Dave, I saw this happen on a Wander to Luxembourg.
I wanted to find cafe I vaguely remembered was within a couple of miles of where I was on a route.
On the move, I found it in my Favourites, checked by the little info map that indeed the route went very close to it, so asked the device to add it as a via point. I would have expected maybe a mile or most added to the route. To my surprise it all but doubled the route length. As I was riding along I didn't have a chance to stop and see what the very clever (but sometimes incredibly thick) device had done. I suspect that instead of adding the cafe at a sensible point, it had added it at the end, requiring me to complete the route and then start again.
Anyway, being cleverer than a device that knows every street in Naples, Oslo and Berlin and every back road in Ireland or Portugal, I ignore its suggestions and simply rode to the cafe.
I suspect Bumpkin is right in his summation. If you add a fresh viapoint or waypoint to a current route, a recalculation of some sort must take place, obviously. Somewhere inside the recalculation the device is misreading shaping nodes. It didn't happen with the 660 / Mapsource where shaping nodes are not treated as waypoints. That would add small detours quite happily.

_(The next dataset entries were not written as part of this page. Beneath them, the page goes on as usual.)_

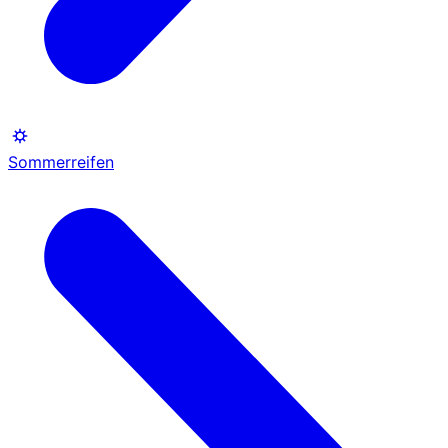
Sommerreifen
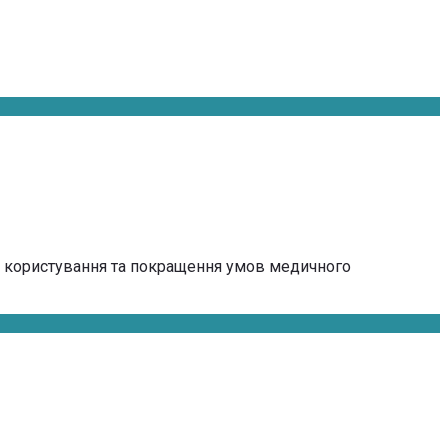
о користування та покращення умов медичного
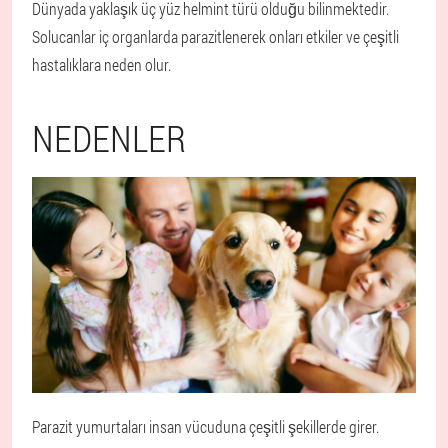
Dünyada yaklaşık üç yüz helmint türü olduğu bilinmektedir.
Solucanlar iç organlarda parazitlenerek onları etkiler ve çeşitli
hastalıklara neden olur.
NEDENLER
Parazit yumurtaları insan vücuduna çeşitli şekillerde girer.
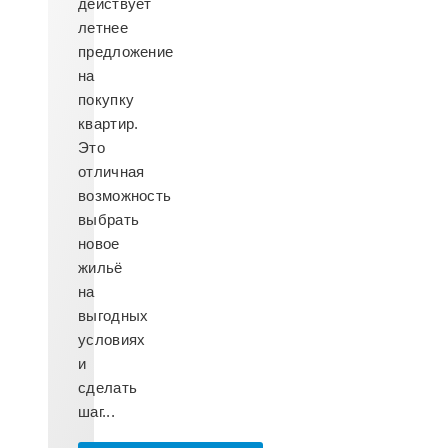
действует
летнее
предложение
на
покупку
квартир.
Это
отличная
возможность
выбрать
новое
жильё
на
выгодных
условиях
и
сделать
шаг...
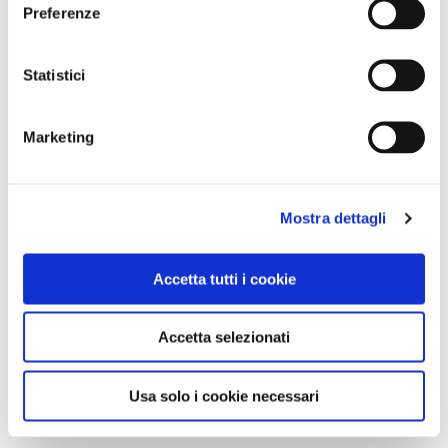
Preferenze
Statistici
Marketing
Mostra dettagli
Accetta tutti i cookie
Accetta selezionati
Usa solo i cookie necessari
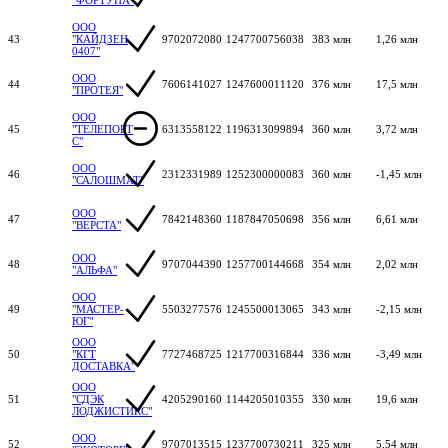
ООО
43
"КАЙДЗЕН
9702072080
1247700756038
383 млн
1,26 млн
0407"
ООО
44
7606141027
1247600011120
376 млн
17,5 млн
"ПРОТЕЯ"
ООО
45
"ТЕЛЕПОРТ
6313558122
1196313099894
360 млн
3,72 млн
С"
ООО
46
2312331989
1252300000083
360 млн
-1,45 млн
"САЛОШМАТ"
ООО
47
7842148360
1187847050698
356 млн
6,61 млн
"ВЕРСТА"
ООО
48
9707044390
1257700144668
354 млн
2,02 млн
"АЛЬФА"
ООО
49
"МАСТЕР-
5503277576
1245500013065
343 млн
-2,15 млн
ЮГ"
ООО
50
"КГТ
7727468725
1217700316844
336 млн
-3,49 млн
ДОСТАВКА"
ООО
51
"СДЭК
4205290160
1144205010355
330 млн
19,6 млн
ЛОДЖИСТИКС"
ООО
52
9707013515
1237700730211
325 млн
5,54 млн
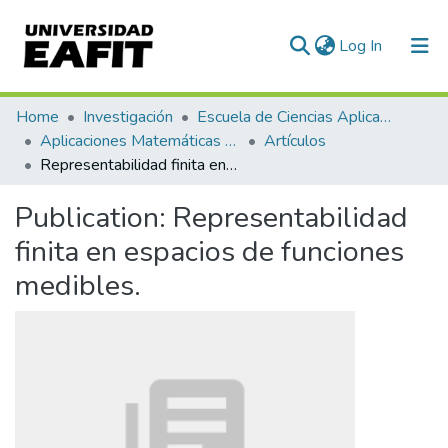
(current)
Log In
Communities & Collections
Home
Investigación
Escuela de Ciencias Aplicadas e Ingeniería
Aplicaciones Matemáticas en Ciencias e Ingeniería
Artículos
All of DSpace
Representabilidad finita en espacios de funciones medibles.
Statistics
Publication:
Representabilidad
finita en espacios de funciones
medibles.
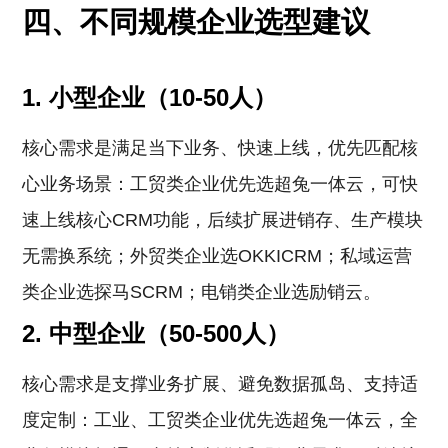
四、不同规模企业选型建议
1. 小型企业（10-50人）
核心需求是满足当下业务、快速上线，优先匹配核
心业务场景：工贸类企业优先选超兔一体云，可快
速上线核心CRM功能，后续扩展进销存、生产模块
无需换系统；外贸类企业选OKKICRM；私域运营
类企业选探马SCRM；电销类企业选励销云。
2. 中型企业（50-500人）
核心需求是支撑业务扩展、避免数据孤岛、支持适
度定制：工业、工贸类企业优先选超兔一体云，全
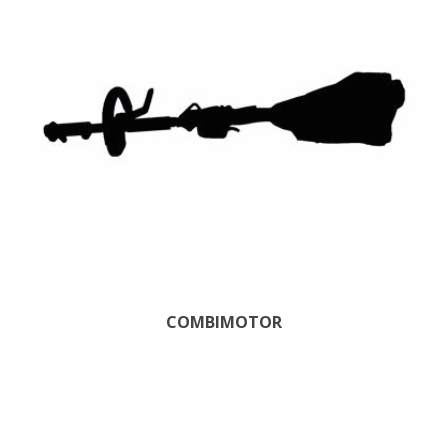
COMBIMOTOR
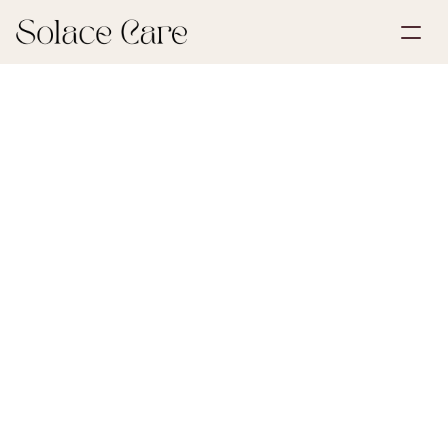
Opret profil
Partnerskaber
Book en demonstration
Løsninger
30. maj 2026
Sorg & tab
Om os
Select Language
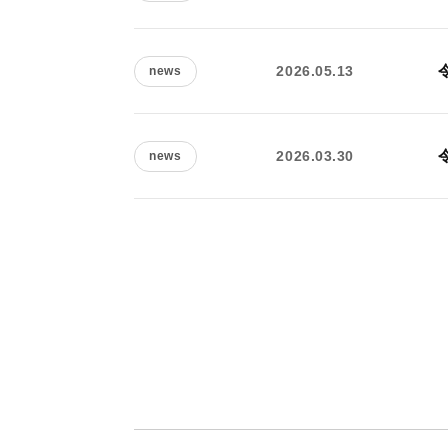
2026.05.13
news
2026.03.30
news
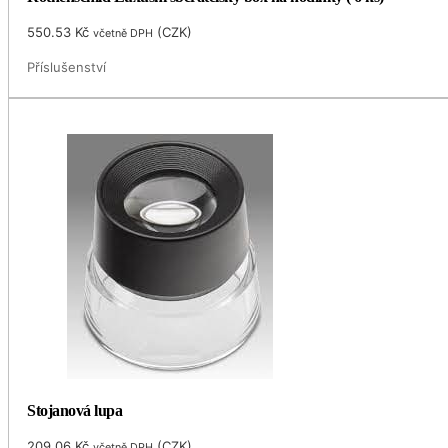
550.53
Kč
(
CZK
)
včetně DPH
Příslušenství
Stojanová lupa
209.06
Kč
(
CZK
)
včetně DPH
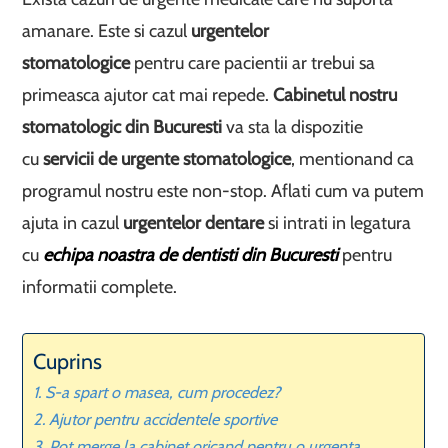
amanare. Este si cazul
urgentelor
stomatologice
pentru care pacientii ar trebui sa
primeasca ajutor cat mai repede.
Cabinetul nostru
stomatologic din Bucuresti
va sta la dispozitie
cu
servicii de urgente stomatologice
, mentionand ca
programul nostru este non-stop. Aflati cum va putem
ajuta in cazul
urgentelor dentare
si intrati in legatura
cu
echipa noastra de dentisti din Bucuresti
pentru
informatii complete.
Cuprins
S-a spart o masea, cum procedez?
Ajutor pentru accidentele sportive
Pot merge la cabinet oricand pentru o urgenta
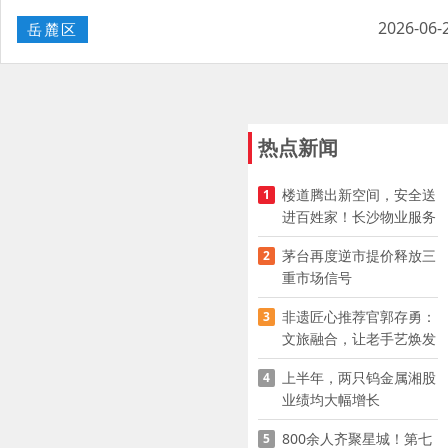
2026-06-
岳麓区
热点新闻
楼道腾出新空间，安全送
1
进百姓家！长沙物业服务
企业迅速推进“四大行动”
茅台再度逆市提价释放三
2
重市场信号
非遗匠心推荐官郭存勇：
3
文旅融合，让老手艺焕发
新生｜“五老”话星城
上半年，两只钨金属湘股
4
业绩均大幅增长
800余人齐聚星城！第七
5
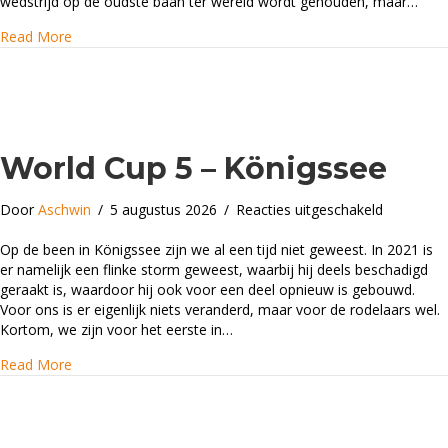
Moritz
wedstrijd op de oudste baan ter wereld wordt gehouden, maar…
about World Cup 6 – Sankt Moritz
Read More
World Cup 5 – Königssee
voor
Door
Aschwin
/
5 augustus 2026
/
Reacties uitgeschakeld
World
Cup
Op de been in Königssee zijn we al een tijd niet geweest. In 2021 is
5
er namelijk een flinke storm geweest, waarbij hij deels beschadigd
–
geraakt is, waardoor hij ook voor een deel opnieuw is gebouwd.
Königsse
Voor ons is er eigenlijk niets veranderd, maar voor de rodelaars wel.
Kortom, we zijn voor het eerste in…
about World Cup 5 – Königssee
Read More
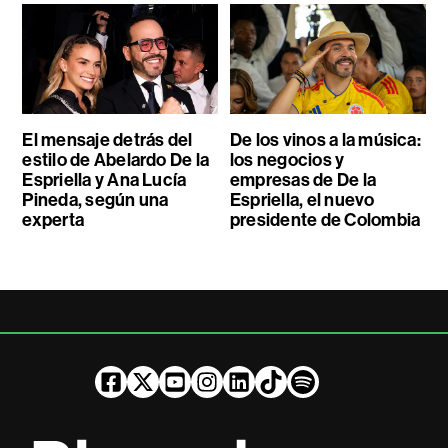
El mensaje detrás del
De los vinos a la música:
estilo de Abelardo De la
los negocios y
Espriella y Ana Lucía
empresas de De la
Pineda, según una
Espriella, el nuevo
experta
presidente de Colombia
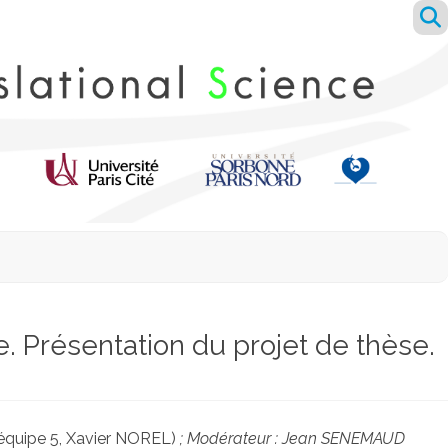
 Présentation du projet de thèse.
équipe 5, Xavier NOREL)
;
Modérateur : Jean SENEMAUD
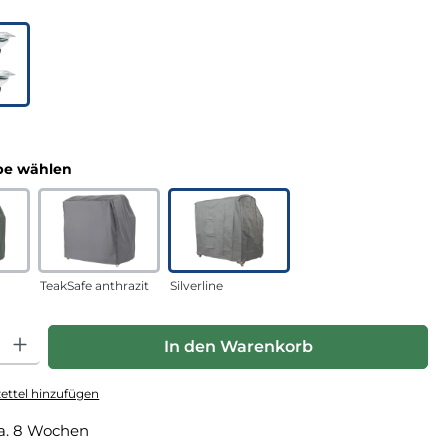
uswählen
n
auswählen
e wählen
TeakSafe anthrazit
Silverline
hl: Gib den gewünschten Wert ein oder benutze die Schaltfläche
In den Warenkorb
ttel hinzufügen
a. 8 Wochen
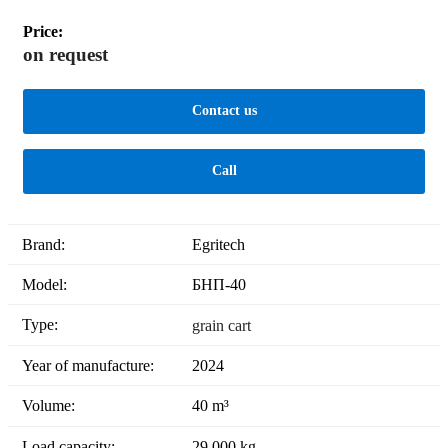
Price:
on request
Contact us
Call
Brand:
Egritech
Model:
БНП-40
Type:
grain cart
Year of manufacture:
2024
Volume:
40 m³
Load capacity:
29,000 kg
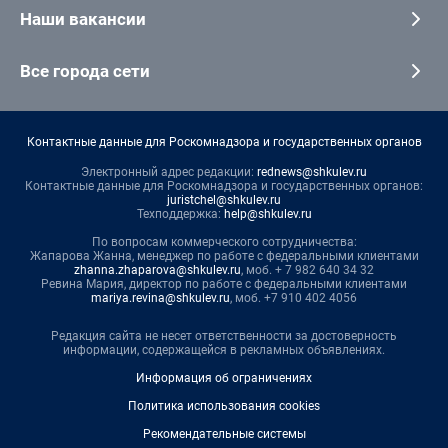
Наши вакансии
Все города сети
Контактные данные для Роскомнадзора и государственных органов
Электронный адрес редакции:
rednews@shkulev.ru
Контактные данные для Роскомнадзора и государственных органов:
juristchel@shkulev.ru
Техподдержка:
help@shkulev.ru
По вопросам коммерческого сотрудничества:
Жапарова Жанна, менеджер по работе с федеральными клиентами
zhanna.zhaparova@shkulev.ru
, моб. + 7 982 640 34 32
Ревина Мария, директор по работе с федеральными клиентами
mariya.revina@shkulev.ru
, моб. +7 910 402 4056
Редакция сайта не несет ответственности за достоверность
информации, содержащейся в рекламных объявлениях.
Информация об ограничениях
Политика использования cookies
Рекомендательные системы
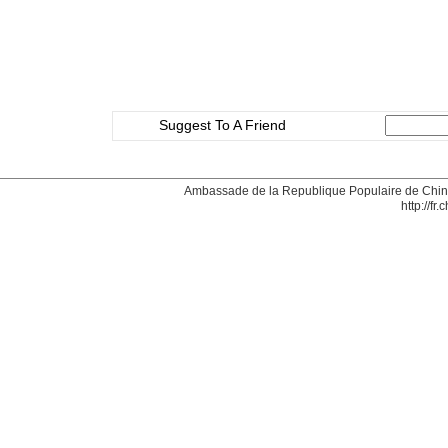
Suggest To A Friend
Ambassade de la Republique Populaire de Chine
http://fr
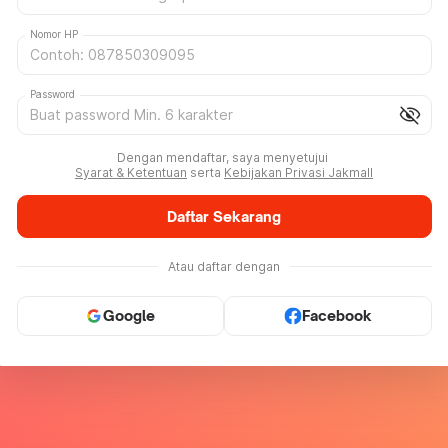
Nomor HP
Password
visibility_off
Dengan mendaftar, saya menyetujui
Syarat & Ketentuan
serta
Kebijakan Privasi Jakmall
Daftar Sekarang
Atau daftar dengan
Google
Facebook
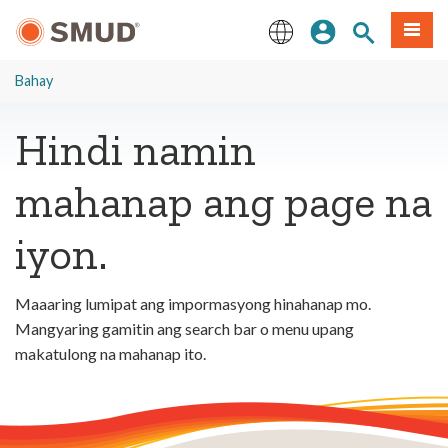
Lumaktaw
Mag-sign In
Paghahanap 
Menu
sa
Pangunahing
English
Nilalaman
Bahay
Hindi namin
mahanap ang page na
iyon.
Maaaring lumipat ang impormasyong hinahanap mo.
Mangyaring gamitin ang search bar o menu upang
makatulong na mahanap ito.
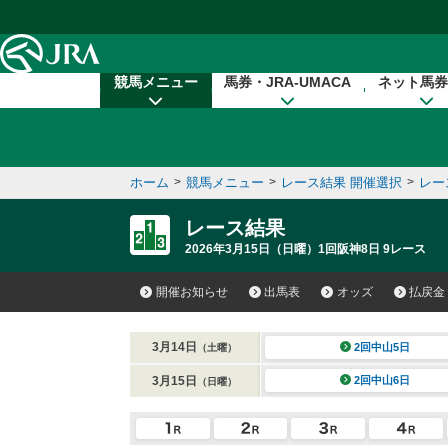
本文へ移動する
競馬メニュー
馬券・JRA-UMACA
ネット馬券
ホーム
>
競馬メニュー
>
レース結果 開催選択
>
レー
レース結果
2026年3月15日（日曜）1回阪神8日 9レース
開催お知らせ
出馬表
オッズ
払戻金
3月14日
2回中山5日
（土曜）
3月15日
2回中山6日
（日曜）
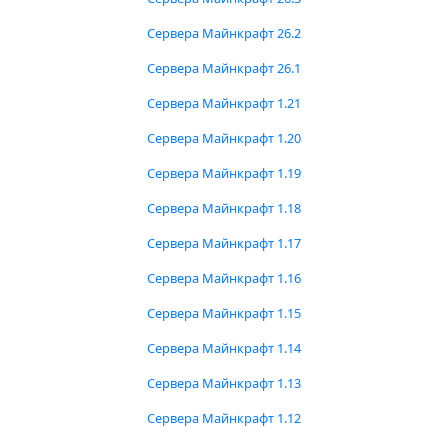
Сервера Майнкрафт 26.2
Сервера Майнкрафт 26.1
Сервера Майнкрафт 1.21
Сервера Майнкрафт 1.20
Сервера Майнкрафт 1.19
Сервера Майнкрафт 1.18
Сервера Майнкрафт 1.17
Сервера Майнкрафт 1.16
Сервера Майнкрафт 1.15
Сервера Майнкрафт 1.14
Сервера Майнкрафт 1.13
Сервера Майнкрафт 1.12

The other thing to check when adding via points on the fly is that the cafe or petrol station is not behind you or much further away than it might appear. It may be close geographically but the device sees points as the crow flies, which unless you enjoy off-roading, swimming or mountain climbing is not the way we often drive. Several bods have fallen foul of ' The petrol station is 2 miles SW' - Yes it is, across a lake..... Or it's behind you (but still on your route) requiring riding 10 miles up a motorway, turning around, riding 20 miles back and then 18 miles forward again, just to go two miles.
Could Garmin engineer out these glitches? Yes, probably. But that would require more and more data and processing power, trying to anticipate every possible option the operator of the device needed at any one minute.... Along with every map of every road in Finland and Greece available at the drop of a hat, even if the operator never really goes beyond Scunthorpe.